Research Groups

Laboratory of Neuronal and Glial Physiology

[Kukley group]

Research

The major goal of our laboratory is to understand the mechanisms by which neurons and glial cells interact to support normal function of the nervous system, and to develop new strategies for manipulating neuron-glia signaling to promote repair during diseases. Our special interest is related to the cross-talk between neurons and myelinating glia. Myelination of neuronal axons is crucial for all functions of the nervous system as it ensures fast impulse propagation within neuronal networks and precise timing of neuronal signaling. Failure to complete developmental myelination successfully, or damage to myelin during adulthood leads to various diseases (including multiple sclerosis, neurodegenerative and mental disorders) and/or premature death of animals and humans.

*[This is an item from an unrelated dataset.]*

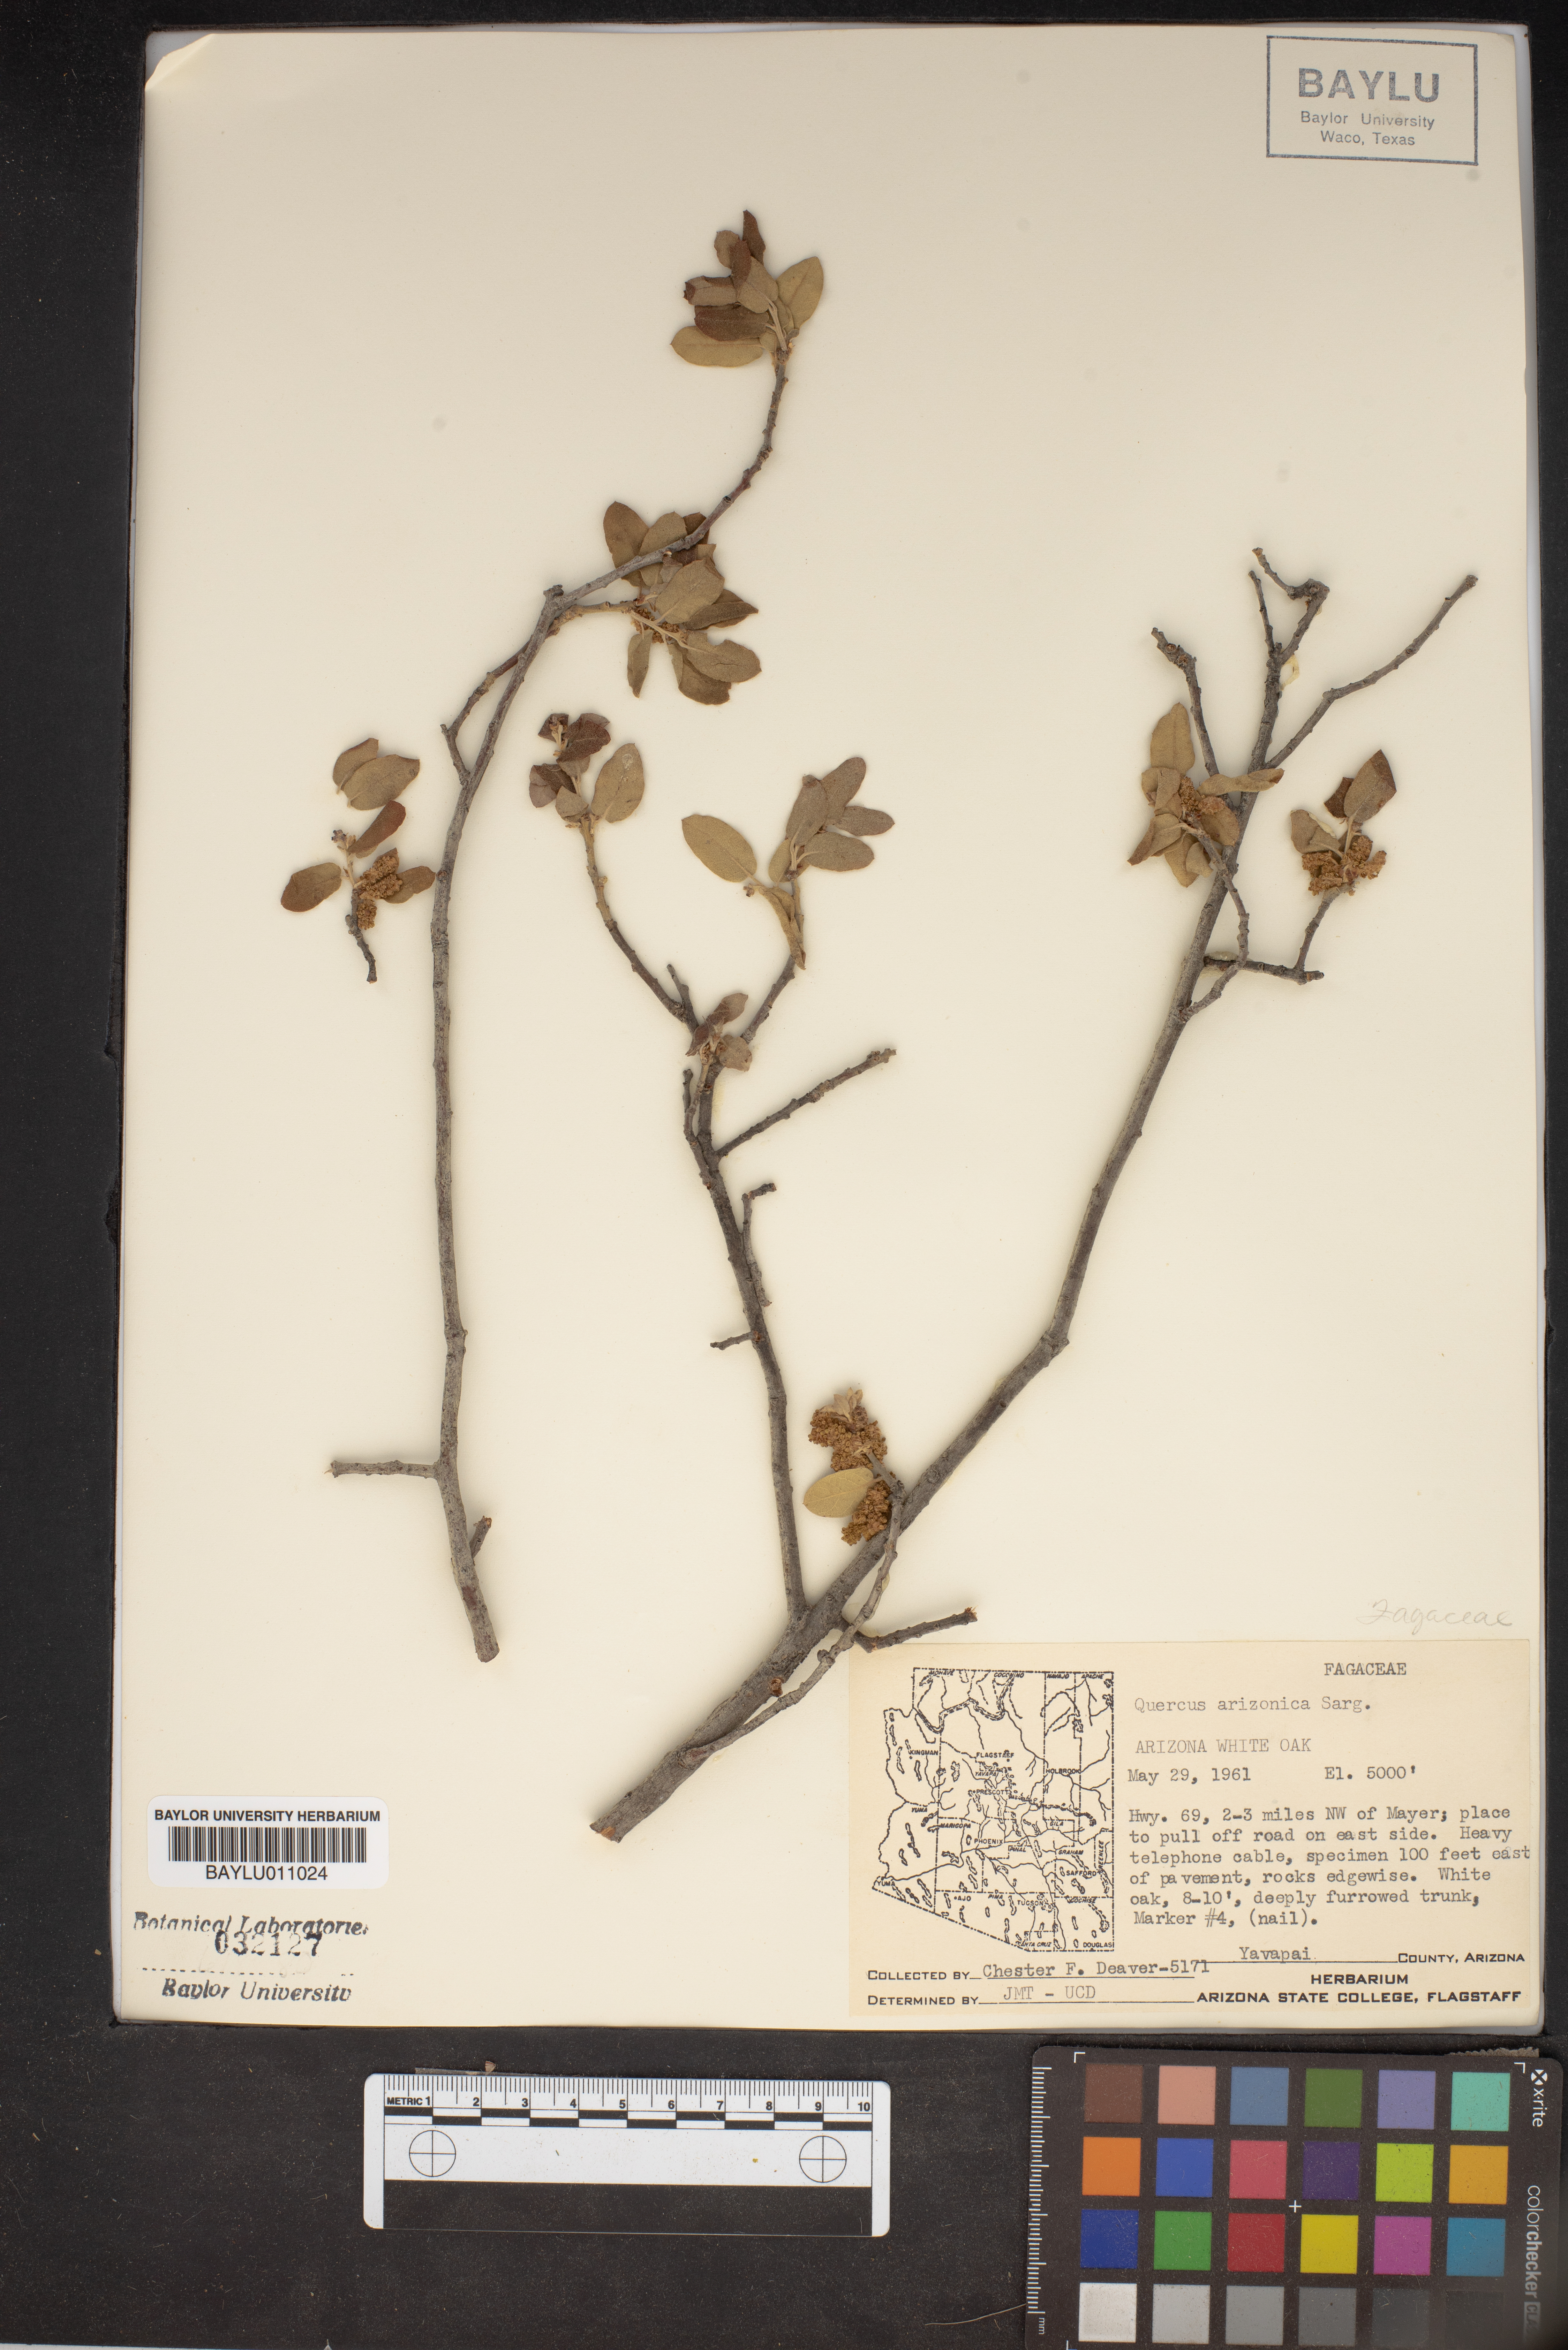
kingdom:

Myelination in the central nervous system is performed by oligodendrocytes, which develop from oligodendrocyte precursor cells (OPCs). OPCs are extremely interesting cells because they are the only glial cells that receive true synaptic input from neurons, challenging the dogma that synaptic transmission exists only between neurons. OPCs rapidly react to injuries of the nervous system, but their behaviour can be very different depending on the pathological condition.

In our current and future work, we aim to:

  1. Determine how different patterns of electrical activity in neurons affect behaviour of OPCs and which molecules mediate the effects of neuronal activity on OPCs;
  2. Explore new strategies for manipulating the activation status and the functions of OPCs in vivo using gene-therapy, optogenetic or chemogenetic approaches, with a goal to promote neuronal regeneration;
  3. Develop techniques for studying connectivity between neurons and myelinating cells, and to investigate how neuron-glia connectome is affected during aging and diseases.

People

Techniques

Our work relies on whole-cell patch-clamp recordings of neurons and glial cells in brain slices, flash-photolysis of caged compounds, optogenetics, viral gene delivery techniques in brain slices and in vivo, state-of-the-art imaging approaches, bioinformatics, and rodent models of demyelinating and neurodegenerative diseases.